Climate scientists from all over the world agree that human-induced environmental changes are causing extreme weather events such as droughts, floods, and storms to become more frequent and intense.

These events are hitting economies harder than ever before. For example, the 2017 hurricane season in the United States generated damages in excess of $200 billion dollars, surpassing the 2005 season by at least $40 billion.

Property and business owners are in desperate need of information to help anticipate the risks associated with future climate change, and innovative companies are now emerging to fill this need.

In 2017, a startup known as Jupiter was launched with a goal of providing more accurate information on the potential economic impacts of climate change through its ClimateScore platform. According to the company, over $100 trillion in assets are threatened by changing weather patterns on a global scale.

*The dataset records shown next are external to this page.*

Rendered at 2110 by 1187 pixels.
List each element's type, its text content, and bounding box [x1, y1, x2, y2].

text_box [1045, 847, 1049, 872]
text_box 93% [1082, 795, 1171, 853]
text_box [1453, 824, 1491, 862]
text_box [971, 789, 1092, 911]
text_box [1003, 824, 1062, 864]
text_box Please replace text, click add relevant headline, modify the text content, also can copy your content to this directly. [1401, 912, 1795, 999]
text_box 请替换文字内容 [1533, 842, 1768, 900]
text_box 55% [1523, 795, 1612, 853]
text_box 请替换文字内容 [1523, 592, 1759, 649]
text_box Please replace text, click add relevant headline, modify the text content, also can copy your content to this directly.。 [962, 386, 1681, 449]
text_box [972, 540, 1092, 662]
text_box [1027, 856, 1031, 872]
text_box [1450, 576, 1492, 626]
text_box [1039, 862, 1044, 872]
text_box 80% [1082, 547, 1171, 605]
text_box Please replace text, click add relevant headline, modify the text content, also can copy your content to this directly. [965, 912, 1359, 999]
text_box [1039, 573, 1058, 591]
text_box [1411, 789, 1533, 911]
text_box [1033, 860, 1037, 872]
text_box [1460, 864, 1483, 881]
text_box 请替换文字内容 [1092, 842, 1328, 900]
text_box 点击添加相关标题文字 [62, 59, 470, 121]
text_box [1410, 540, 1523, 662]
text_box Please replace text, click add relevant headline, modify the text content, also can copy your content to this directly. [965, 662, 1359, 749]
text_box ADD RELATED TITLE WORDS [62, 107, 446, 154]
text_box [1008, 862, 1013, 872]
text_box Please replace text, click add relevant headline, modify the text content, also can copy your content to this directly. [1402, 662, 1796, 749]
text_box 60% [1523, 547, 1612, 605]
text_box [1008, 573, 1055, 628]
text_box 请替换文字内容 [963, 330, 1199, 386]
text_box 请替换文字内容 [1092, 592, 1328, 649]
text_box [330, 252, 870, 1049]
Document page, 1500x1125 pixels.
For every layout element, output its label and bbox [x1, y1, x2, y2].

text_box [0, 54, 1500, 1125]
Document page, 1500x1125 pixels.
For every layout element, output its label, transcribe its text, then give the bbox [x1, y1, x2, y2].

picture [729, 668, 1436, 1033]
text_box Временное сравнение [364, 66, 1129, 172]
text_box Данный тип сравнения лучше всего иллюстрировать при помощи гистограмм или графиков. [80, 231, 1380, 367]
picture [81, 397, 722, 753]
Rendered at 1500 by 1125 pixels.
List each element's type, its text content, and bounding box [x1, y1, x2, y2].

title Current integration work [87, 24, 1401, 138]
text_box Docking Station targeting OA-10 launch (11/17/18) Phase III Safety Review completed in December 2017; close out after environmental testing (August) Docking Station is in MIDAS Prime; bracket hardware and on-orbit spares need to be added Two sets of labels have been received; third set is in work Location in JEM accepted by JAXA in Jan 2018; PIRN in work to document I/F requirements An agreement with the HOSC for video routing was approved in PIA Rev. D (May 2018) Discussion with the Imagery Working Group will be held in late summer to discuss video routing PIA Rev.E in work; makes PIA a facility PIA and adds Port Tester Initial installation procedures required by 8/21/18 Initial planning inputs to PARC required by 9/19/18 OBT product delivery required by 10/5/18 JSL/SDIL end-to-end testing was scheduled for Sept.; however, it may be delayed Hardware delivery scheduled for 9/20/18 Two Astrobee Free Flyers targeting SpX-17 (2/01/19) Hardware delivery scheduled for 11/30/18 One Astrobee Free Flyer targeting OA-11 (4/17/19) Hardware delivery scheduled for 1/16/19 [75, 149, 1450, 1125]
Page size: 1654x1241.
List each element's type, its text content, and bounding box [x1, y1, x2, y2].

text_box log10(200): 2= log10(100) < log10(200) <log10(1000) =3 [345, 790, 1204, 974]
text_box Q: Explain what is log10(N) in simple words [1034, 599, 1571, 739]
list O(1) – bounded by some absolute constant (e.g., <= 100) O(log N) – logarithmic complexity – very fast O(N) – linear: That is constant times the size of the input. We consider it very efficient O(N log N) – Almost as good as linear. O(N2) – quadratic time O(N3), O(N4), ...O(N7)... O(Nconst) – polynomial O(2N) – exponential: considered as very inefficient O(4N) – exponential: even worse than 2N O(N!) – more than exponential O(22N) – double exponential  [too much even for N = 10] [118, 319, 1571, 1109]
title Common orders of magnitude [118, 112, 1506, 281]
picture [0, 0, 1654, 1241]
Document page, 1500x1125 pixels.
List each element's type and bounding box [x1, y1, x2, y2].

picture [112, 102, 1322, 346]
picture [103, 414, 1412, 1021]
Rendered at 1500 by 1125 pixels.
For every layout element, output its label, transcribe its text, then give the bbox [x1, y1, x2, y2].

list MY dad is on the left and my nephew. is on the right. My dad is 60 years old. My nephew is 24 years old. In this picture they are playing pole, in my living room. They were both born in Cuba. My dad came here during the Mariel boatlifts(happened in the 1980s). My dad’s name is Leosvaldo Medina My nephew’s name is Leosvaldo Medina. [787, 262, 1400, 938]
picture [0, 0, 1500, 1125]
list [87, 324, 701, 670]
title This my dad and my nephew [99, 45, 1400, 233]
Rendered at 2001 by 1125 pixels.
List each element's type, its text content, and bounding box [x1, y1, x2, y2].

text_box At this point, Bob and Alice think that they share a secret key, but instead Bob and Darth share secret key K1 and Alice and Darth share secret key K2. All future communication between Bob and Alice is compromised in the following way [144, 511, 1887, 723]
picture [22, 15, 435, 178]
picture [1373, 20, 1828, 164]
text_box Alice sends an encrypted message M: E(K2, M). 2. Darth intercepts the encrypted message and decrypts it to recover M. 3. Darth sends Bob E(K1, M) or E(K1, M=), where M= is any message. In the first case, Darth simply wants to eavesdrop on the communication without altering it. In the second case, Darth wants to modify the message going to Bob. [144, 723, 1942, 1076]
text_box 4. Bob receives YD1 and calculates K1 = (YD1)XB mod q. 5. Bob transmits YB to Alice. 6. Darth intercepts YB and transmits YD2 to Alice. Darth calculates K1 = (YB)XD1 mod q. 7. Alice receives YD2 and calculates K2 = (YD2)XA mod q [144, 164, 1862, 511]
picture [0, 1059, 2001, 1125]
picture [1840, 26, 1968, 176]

Rich Sorkin, who has worked in the past with entrepreneurs such as Steve Jobs and Bill Gates, is the co-founder and CEO of Jupiter.

“Too many industries and decision-makers are currently relying on outdated risk models, which statistically extrapolate from historical events rather than using the latest models developed by the global atmospheric and oceanic communities,” said Sorkin.

“Jupiter’s technology is built to address the growing need to understand and quantify risk using the latest science and data. It applies the newest technologies, such as automated machine learning, to the vast array of available data sources, including commercial satellites, aircraft, drone, and various sensors on land and in water.”

NPR reported that Jupiter has also recruited top climate scientists, who have access to critical government data, to advise the company’s clients. Customers may be advised, for example, on where new construction should take place to avoid areas that will be at a higher risk of flooding in the face of climate change.

Sorkin told NPR: “Most of the private sector already had the view even prior to [the Trump] administration that they were on their own in terms of understanding these risks.”